PROMPT - Retype the lines of the records that run from the very start through the line containing "collection date: 1956-05-17", including both the first line and that final one.

★ ★ ★ ★

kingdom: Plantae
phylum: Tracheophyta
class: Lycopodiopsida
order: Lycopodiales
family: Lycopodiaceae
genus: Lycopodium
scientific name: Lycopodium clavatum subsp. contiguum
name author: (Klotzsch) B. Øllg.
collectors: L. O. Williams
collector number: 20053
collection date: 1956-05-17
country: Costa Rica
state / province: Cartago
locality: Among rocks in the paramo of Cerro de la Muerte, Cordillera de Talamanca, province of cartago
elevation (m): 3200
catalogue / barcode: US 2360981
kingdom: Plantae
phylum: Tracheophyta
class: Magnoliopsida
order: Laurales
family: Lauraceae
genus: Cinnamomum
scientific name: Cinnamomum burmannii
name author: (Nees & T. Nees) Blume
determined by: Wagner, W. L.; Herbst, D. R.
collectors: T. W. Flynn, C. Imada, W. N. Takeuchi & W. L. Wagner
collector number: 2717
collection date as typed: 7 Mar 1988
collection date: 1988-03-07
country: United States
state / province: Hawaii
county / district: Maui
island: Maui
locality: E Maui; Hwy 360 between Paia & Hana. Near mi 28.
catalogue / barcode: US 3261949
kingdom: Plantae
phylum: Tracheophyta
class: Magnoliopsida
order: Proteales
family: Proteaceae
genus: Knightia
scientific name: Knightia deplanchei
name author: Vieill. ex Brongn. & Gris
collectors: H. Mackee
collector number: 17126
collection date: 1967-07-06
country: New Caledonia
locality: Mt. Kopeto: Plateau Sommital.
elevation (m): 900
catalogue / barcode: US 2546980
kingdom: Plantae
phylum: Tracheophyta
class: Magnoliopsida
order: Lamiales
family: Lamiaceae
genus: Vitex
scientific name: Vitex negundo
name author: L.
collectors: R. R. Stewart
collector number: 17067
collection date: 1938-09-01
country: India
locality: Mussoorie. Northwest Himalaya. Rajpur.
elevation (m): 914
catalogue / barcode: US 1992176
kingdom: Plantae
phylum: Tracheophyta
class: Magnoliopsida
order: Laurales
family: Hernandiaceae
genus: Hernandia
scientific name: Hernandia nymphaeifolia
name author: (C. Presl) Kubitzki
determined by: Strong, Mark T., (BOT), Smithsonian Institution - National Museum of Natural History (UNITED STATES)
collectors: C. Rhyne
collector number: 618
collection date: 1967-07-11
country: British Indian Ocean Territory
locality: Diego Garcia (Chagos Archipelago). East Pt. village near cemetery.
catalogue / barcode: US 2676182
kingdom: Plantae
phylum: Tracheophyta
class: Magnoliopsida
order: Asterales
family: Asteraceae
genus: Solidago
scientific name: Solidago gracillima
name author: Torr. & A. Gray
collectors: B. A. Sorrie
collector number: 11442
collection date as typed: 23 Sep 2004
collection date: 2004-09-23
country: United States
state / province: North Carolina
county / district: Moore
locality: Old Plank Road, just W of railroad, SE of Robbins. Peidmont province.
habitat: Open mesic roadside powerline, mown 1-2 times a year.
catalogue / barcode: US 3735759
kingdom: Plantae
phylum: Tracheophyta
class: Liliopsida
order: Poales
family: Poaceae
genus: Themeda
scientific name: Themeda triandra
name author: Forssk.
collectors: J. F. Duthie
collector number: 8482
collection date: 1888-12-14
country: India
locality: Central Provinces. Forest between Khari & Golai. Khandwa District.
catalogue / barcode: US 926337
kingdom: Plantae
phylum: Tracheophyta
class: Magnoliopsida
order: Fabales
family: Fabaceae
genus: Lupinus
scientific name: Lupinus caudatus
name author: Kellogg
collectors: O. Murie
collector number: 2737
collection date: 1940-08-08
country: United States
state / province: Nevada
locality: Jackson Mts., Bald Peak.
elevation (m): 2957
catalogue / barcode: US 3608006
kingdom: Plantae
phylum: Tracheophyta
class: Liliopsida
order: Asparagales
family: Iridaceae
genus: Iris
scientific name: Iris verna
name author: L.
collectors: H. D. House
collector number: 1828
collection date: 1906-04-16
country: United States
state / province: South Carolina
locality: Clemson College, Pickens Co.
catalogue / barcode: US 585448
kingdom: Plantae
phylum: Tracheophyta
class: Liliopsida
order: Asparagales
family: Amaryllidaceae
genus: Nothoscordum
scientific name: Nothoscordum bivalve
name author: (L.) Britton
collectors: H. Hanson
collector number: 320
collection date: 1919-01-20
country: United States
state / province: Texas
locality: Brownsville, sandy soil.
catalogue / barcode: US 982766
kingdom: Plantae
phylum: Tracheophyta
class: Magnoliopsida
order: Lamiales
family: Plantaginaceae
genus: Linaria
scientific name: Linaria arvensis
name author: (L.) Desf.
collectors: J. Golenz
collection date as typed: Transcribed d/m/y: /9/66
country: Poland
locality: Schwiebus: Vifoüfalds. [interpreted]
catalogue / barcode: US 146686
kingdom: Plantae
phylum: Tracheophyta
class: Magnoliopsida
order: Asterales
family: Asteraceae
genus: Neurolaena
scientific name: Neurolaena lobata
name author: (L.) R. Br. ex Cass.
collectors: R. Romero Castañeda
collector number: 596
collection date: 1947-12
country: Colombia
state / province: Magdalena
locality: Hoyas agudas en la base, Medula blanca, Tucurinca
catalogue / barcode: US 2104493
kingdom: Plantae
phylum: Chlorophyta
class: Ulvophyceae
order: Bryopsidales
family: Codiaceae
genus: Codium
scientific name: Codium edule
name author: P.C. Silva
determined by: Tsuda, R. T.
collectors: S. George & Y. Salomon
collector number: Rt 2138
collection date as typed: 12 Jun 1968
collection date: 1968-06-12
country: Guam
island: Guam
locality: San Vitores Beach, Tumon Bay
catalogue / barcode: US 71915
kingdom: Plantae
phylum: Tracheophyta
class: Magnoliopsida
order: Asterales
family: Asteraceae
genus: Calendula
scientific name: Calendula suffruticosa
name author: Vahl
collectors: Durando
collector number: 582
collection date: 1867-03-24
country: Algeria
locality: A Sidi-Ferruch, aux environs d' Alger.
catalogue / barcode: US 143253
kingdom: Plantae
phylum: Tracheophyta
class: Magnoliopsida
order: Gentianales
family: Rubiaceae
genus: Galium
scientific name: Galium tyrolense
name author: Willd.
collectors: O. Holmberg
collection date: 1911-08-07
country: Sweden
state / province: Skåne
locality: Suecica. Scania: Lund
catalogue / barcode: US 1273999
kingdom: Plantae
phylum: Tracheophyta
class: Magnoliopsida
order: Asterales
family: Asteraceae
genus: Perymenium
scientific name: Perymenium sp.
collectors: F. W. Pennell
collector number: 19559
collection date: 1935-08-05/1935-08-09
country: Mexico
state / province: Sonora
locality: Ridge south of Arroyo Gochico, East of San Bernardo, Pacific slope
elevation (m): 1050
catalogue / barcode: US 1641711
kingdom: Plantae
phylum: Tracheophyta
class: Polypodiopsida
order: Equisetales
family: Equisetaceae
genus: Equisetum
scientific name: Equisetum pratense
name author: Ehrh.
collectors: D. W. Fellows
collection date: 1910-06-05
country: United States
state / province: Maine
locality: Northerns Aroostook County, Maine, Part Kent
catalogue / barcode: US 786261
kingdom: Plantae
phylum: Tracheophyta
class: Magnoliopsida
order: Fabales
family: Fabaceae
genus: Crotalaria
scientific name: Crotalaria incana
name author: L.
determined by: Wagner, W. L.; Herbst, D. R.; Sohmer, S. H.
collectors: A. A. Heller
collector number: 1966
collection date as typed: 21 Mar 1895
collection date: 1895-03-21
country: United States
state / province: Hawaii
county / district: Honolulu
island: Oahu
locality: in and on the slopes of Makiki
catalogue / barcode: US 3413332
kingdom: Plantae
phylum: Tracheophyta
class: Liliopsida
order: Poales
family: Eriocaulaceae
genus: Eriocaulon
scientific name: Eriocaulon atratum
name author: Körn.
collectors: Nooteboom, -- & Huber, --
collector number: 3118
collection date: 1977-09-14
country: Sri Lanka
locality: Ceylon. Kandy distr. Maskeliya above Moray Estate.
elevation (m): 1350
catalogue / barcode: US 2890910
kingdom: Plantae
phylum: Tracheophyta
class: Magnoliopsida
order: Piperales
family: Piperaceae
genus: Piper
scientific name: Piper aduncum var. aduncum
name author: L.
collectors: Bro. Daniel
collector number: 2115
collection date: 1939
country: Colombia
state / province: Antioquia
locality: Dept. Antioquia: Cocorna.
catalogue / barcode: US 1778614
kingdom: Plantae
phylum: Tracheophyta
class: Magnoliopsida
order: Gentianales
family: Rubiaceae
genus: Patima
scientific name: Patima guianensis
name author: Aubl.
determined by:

★ ★ ★ ★

WORKED ANSWER -
kingdom: Plantae
phylum: Tracheophyta
class: Lycopodiopsida
order: Lycopodiales
family: Lycopodiaceae
genus: Lycopodium
scientific name: Lycopodium clavatum subsp. contiguum
name author: (Klotzsch) B. Øllg.
collectors: L. O. Williams
collector number: 20053
collection date: 1956-05-17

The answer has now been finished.